The measurement translation procedures and measurement properties, including the reliability and validity of the Korean version of the CES-D-11 scale have been reported in detail by Cho and Kim (1998). The authors translated and back-translated the scale twice to derive the final version. The final version’s reliability assessed by Cronbach’s α was .893 and the authors reported that the scale had a strong concurrent and good discriminant validity.
Analysis Plan
In this study, the data analysis was conducted using the following steps. First, based on previous studies that reported the factor structure of the CES-D-11 scale (Hoe et al., 2015; Kohout et al., 1993), confirmatory factor analysis was performed for each time point. Second, data were consecutively analyzed from the first to fourth waves in Study 1 to examine short-term longitudinal invariance. Third, long-term longitudinal invariance of the scale was examined in Study 2. Beginning with the first wave, data were extracted every 3 years up to the 10th year (waves 1, 4, 7, and 10).

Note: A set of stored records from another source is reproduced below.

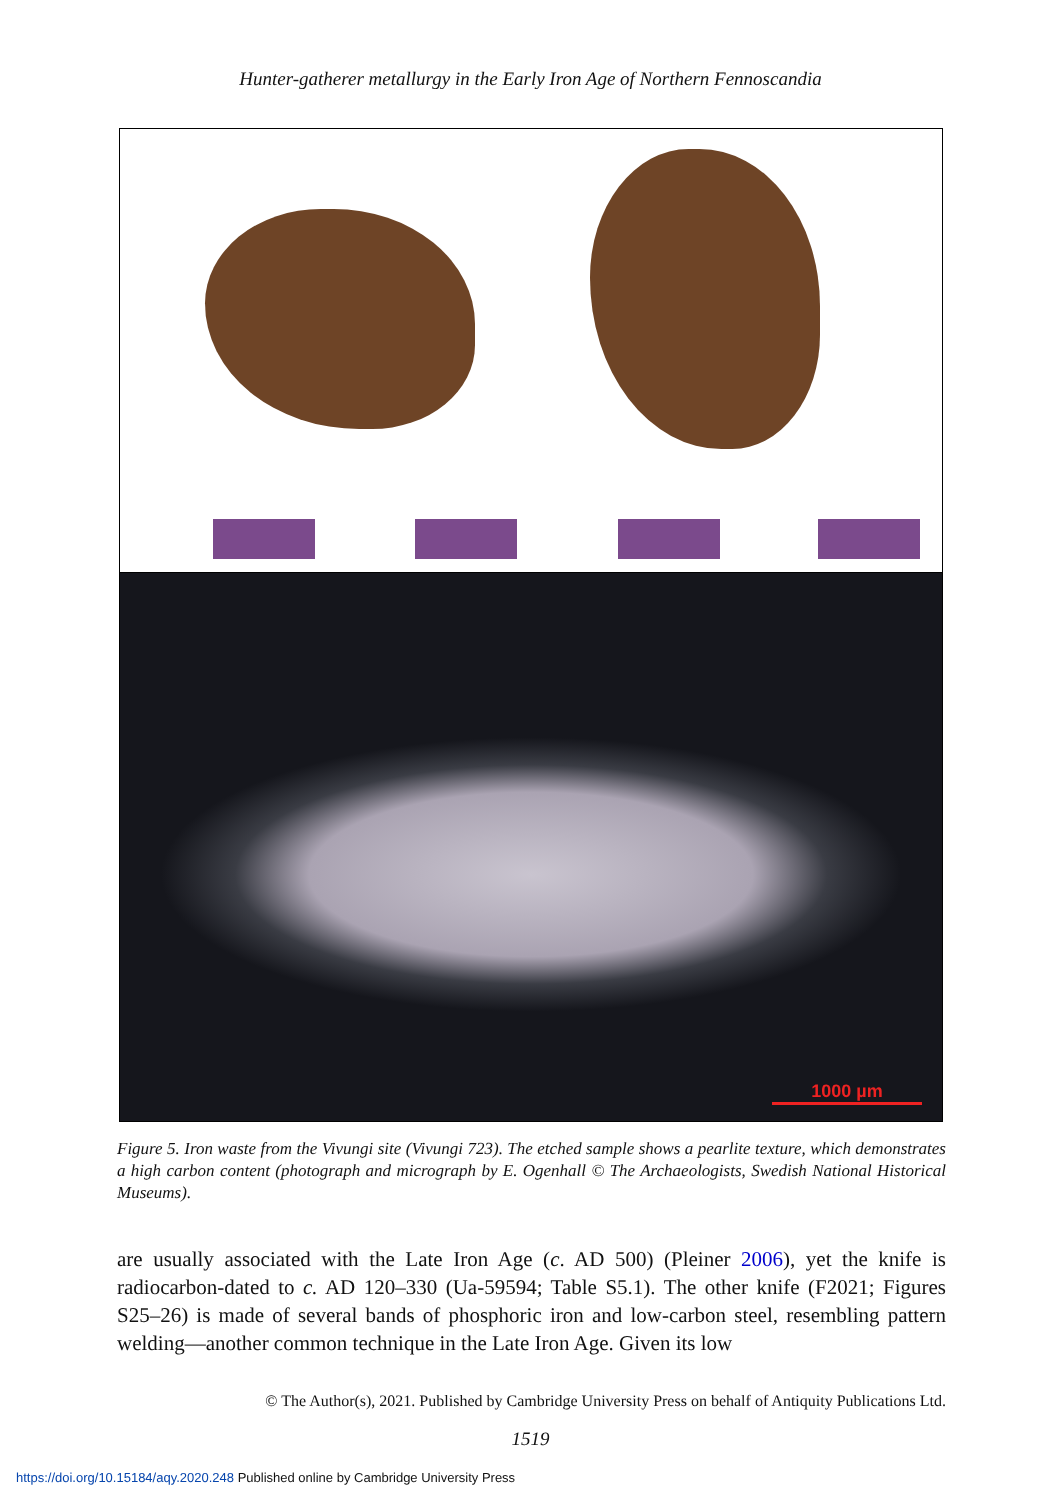Hunter-gatherer metallurgy in the Early Iron Age of Northern Fennoscandia
1000 µm
Figure 5. Iron waste from the Vivungi site (Vivungi 723). The etched sample shows a pearlite texture, which demonstrates a high carbon content (photograph and micrograph by E. Ogenhall © The Archaeologists, Swedish National Historical Museums).
are usually associated with the Late Iron Age (c. AD 500) (Pleiner 2006), yet the knife is radiocarbon-dated to c. AD 120–330 (Ua-59594; Table S5.1). The other knife (F2021; Figures S25–26) is made of several bands of phosphoric iron and low-carbon steel, resembling pattern welding—another common technique in the Late Iron Age. Given its low
© The Author(s), 2021. Published by Cambridge University Press on behalf of Antiquity Publications Ltd.
1519
https://doi.org/10.15184/aqy.2020.248 Published online by Cambridge University Press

A configural or form invariance model was initially estimated, with the loadings and thresholds being freely estimated. Next, a metric or weak invariance model was estimated, in which the factor loadings were constrained to be equal across time points. Then, a scalar or strong invariance model was estimated, in which the loadings and thresholds were constrained to be equal across time points. Finally, in addition to factor structure, loadings, and thresholds, a uniqueness or strict invariance model was estimated, in which residual variances were constrained to be equal across time points (Liu et al., 2017; Marsh et al., 2018; Meredith, 1993; Richardson, et al., 2020; Widaman et al., 2010; Winter & Depaoli, 2020).

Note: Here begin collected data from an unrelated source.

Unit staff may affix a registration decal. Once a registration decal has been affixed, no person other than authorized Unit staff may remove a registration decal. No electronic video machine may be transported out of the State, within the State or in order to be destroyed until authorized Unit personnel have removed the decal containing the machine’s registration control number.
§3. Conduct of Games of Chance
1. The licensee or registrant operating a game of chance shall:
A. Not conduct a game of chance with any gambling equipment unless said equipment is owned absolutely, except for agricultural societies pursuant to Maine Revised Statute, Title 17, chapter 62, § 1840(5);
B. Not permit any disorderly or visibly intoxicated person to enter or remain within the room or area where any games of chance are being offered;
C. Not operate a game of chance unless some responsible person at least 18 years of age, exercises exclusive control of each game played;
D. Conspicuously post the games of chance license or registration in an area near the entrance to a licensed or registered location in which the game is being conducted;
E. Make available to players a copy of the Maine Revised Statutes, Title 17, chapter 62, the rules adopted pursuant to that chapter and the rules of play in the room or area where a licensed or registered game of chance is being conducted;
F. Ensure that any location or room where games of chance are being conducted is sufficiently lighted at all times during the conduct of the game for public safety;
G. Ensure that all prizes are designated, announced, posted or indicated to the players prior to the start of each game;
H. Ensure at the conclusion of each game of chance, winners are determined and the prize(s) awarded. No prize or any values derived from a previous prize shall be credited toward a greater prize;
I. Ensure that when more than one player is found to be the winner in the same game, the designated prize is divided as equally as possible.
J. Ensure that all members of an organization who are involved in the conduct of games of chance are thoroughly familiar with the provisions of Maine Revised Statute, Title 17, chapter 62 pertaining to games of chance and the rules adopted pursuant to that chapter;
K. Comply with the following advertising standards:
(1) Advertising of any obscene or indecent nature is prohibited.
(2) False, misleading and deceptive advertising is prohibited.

A total of four goodness-of-fit indices were used during the data analysis, namely the Tucker-Lewis index (TLI), comparative fit index (CFI), root mean square error of approximation (RMSEA), and standardized root mean square residual (SRMR). In general, a CFI and TLI >0.95, and an RMSEA and SRMR <0.08 indicate that the four indices had a good fit with the data (Hu & Bentler, 1999; Kline, 2005).
To evaluate the invariance at each level, a chi-square difference test was computed but not used, as the chi-square test is sensitive to minor parameter changes in large samples. Instead, based on the recommendation by Chen (2007) for model comparisons, the cut-off values of ΔCFI <0.01, ∆SRMR <0.01, and ΔRMSEA <0.015 were used to test the configural, metric, scalar, and uniqueness invariance.
All of the data analyses in this study used the Jamovi 1.2.2 (The Jamovi Project, 2019) and Mplus 8.4 (Muthén & Muthén, 2019) programs. As the CES-D-11 items were measured with ordinal categories, the estimator of weighted least squares with mean and variance adjusted (WLSMV) was used in the latter program. Given the ordinal nature of the items, they were analyzed using polychoric correlations via WLSMV.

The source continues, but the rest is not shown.